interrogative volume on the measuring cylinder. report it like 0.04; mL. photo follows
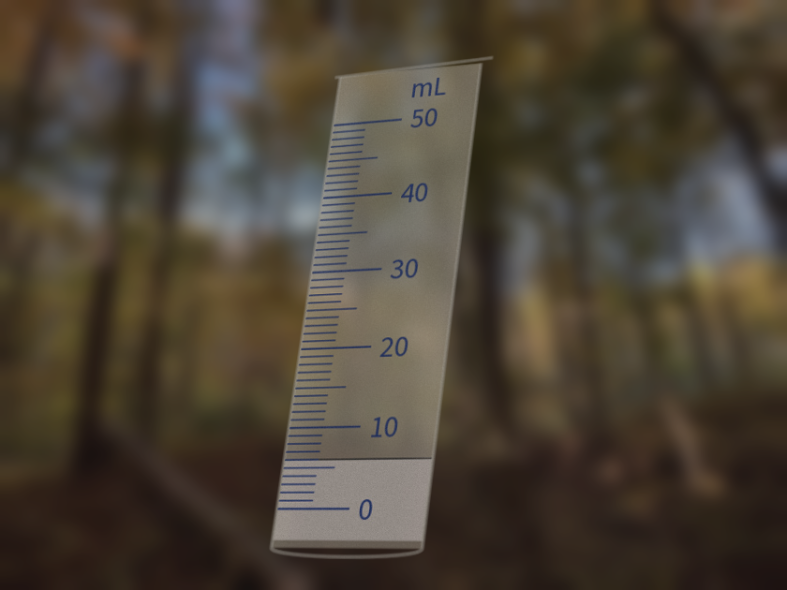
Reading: 6; mL
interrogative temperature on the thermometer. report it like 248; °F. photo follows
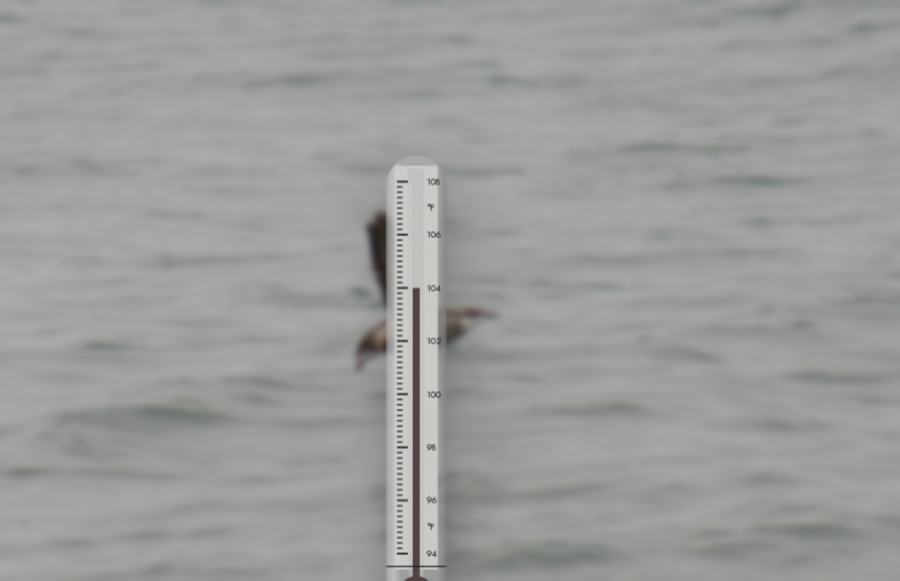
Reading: 104; °F
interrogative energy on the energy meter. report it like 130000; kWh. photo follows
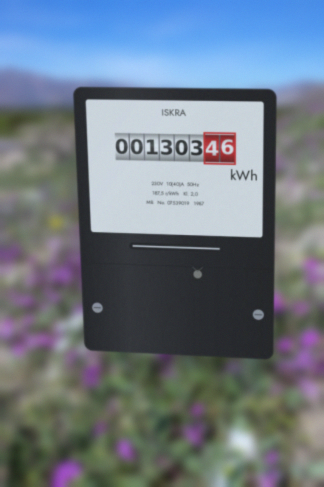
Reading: 1303.46; kWh
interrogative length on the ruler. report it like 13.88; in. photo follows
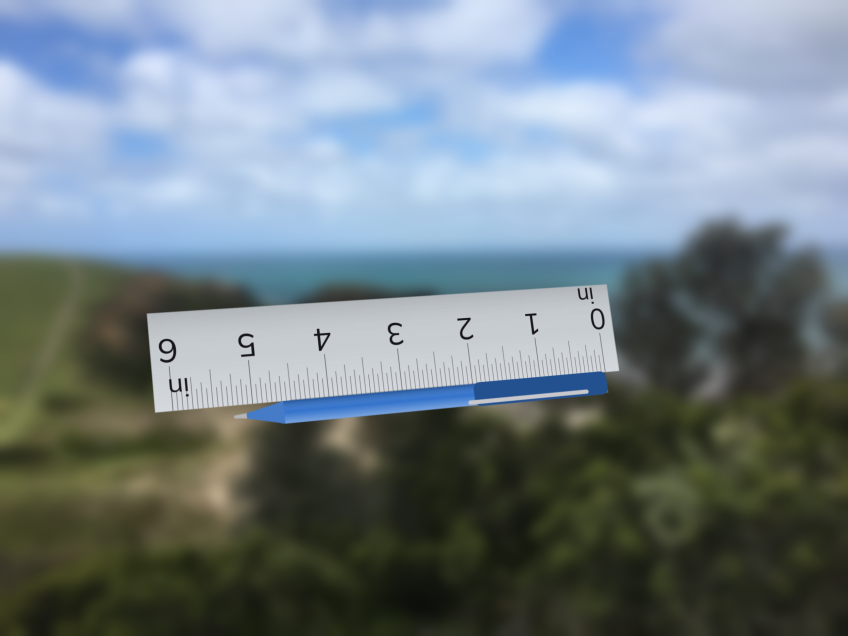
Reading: 5.25; in
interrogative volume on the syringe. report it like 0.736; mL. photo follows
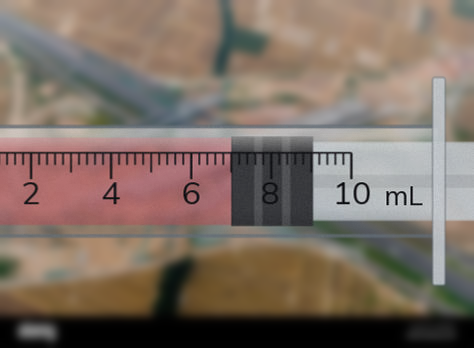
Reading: 7; mL
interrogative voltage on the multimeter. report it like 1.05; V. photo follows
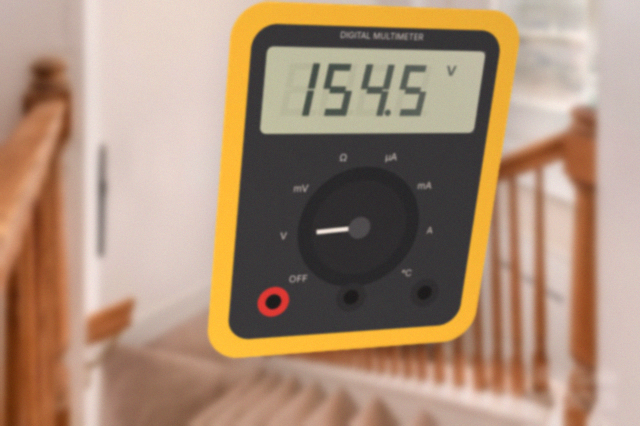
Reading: 154.5; V
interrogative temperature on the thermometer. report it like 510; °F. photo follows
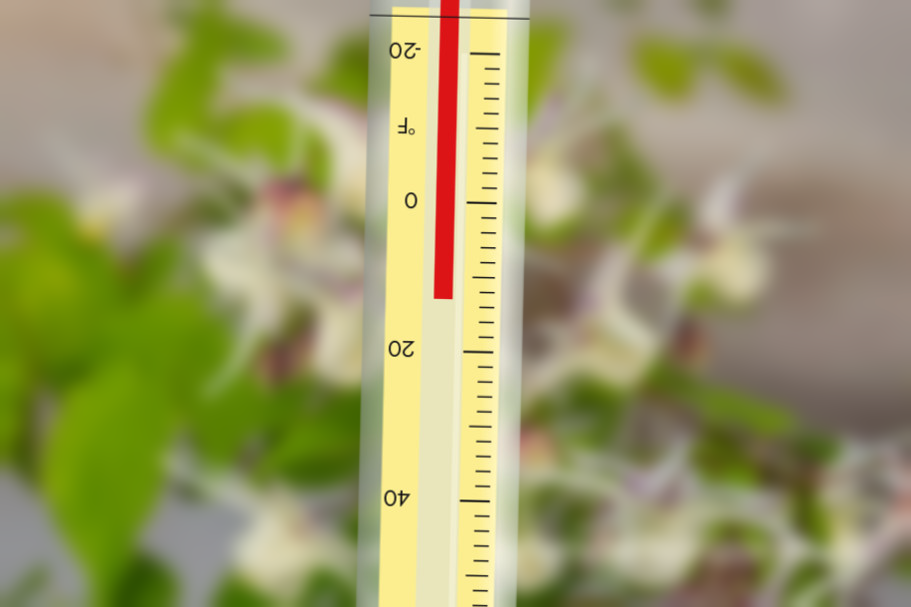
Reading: 13; °F
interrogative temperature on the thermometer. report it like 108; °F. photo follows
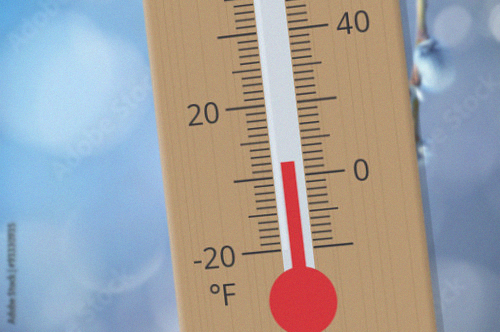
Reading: 4; °F
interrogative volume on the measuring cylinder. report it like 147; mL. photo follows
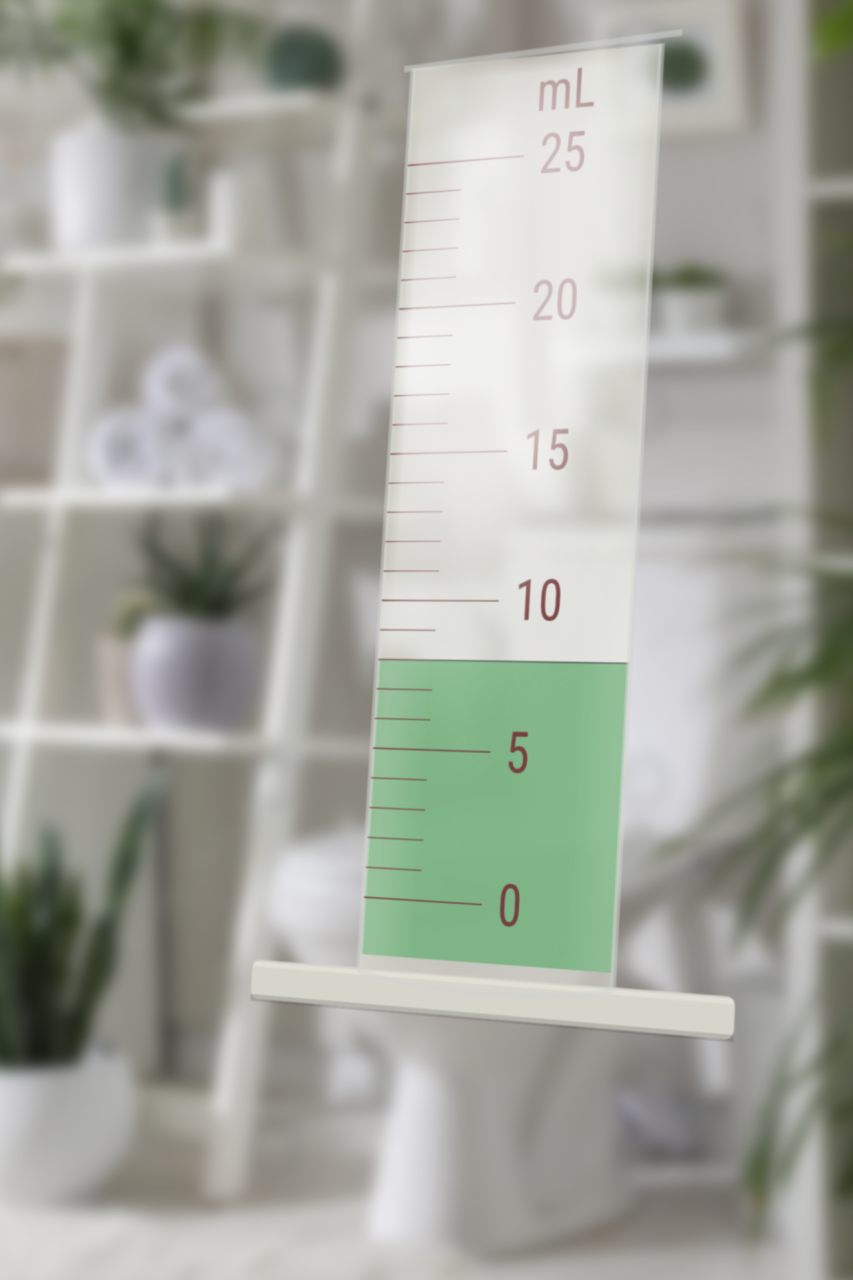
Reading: 8; mL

========

Task goal – Rewrite every line of the listing above, putting "temperature gauge" in place of each "thermometer" and changing nothing else. Leave out the pictures.

Your response –
interrogative volume on the measuring cylinder. report it like 0.04; mL. photo follows
Reading: 6; mL
interrogative temperature on the temperature gauge. report it like 248; °F. photo follows
Reading: 104; °F
interrogative energy on the energy meter. report it like 130000; kWh. photo follows
Reading: 1303.46; kWh
interrogative length on the ruler. report it like 13.88; in. photo follows
Reading: 5.25; in
interrogative volume on the syringe. report it like 0.736; mL. photo follows
Reading: 7; mL
interrogative voltage on the multimeter. report it like 1.05; V. photo follows
Reading: 154.5; V
interrogative temperature on the temperature gauge. report it like 510; °F. photo follows
Reading: 13; °F
interrogative temperature on the temperature gauge. report it like 108; °F. photo follows
Reading: 4; °F
interrogative volume on the measuring cylinder. report it like 147; mL. photo follows
Reading: 8; mL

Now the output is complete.